9. The element device according to claim 1, wherein the recess has a non-angular shape in plan view.

10. The element device according to claim 1, wherein the recess is a groove or a hole.

11. The element device according to claim 1, wherein the at least one recess is a plurality of recesses.

12. The element device according to claim 11, wherein the second region surrounds the first region, and the plurality of recesses are arranged along the outer circumference of the first region.

13. The element device according to claim 11, wherein the plurality of recesses are arranged to surround the first region.

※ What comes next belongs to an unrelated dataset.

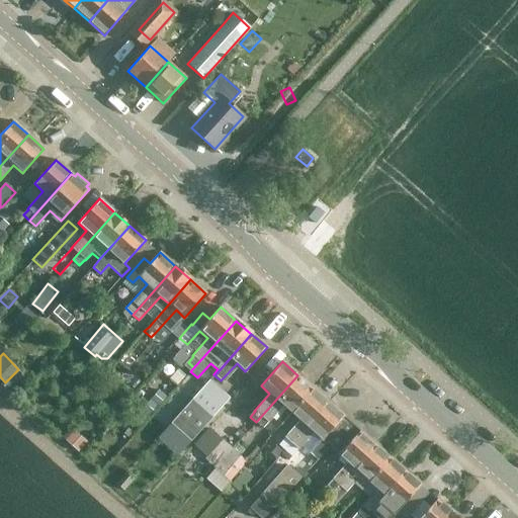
[(313,389),(297,375),(256,422),(262,428),(267,422),(268,423),(283,406),(291,413),(313,389)]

14. The element device according to claim 11, wherein the plurality of recesses are at least three recesses, the first region has at least three corners, and the at least three recesses are each positioned to correspond to the at least three corners.

15. The element device according to claim 1, wherein the longitudinal cross-section of the recess is tapered.

16. The element device according to claim 1, wherein the longitudinal cross-section of the recess has at least one stepped portion.

17. The element device according to claim 1, wherein the longitudinal cross-section of the recess has no corners at the bottom.

18. The element device according to claim 1, wherein the elements of the plurality of substrates include a pixel section having at least one pixel, and at least one processing section among a processing section that processes signals from the pixel section and a storage section that stores signals from the pixel section.

19. The element device according to claim 3, wherein a rewiring layer is provided on the other surface of the laminated structure perpendicular to the surface, with its end portion located on the outer circumference side of the guard ring in a plan view.

20. The element device according to claim 1, wherein the surface on one side of the laminated structure is the surface of the element device.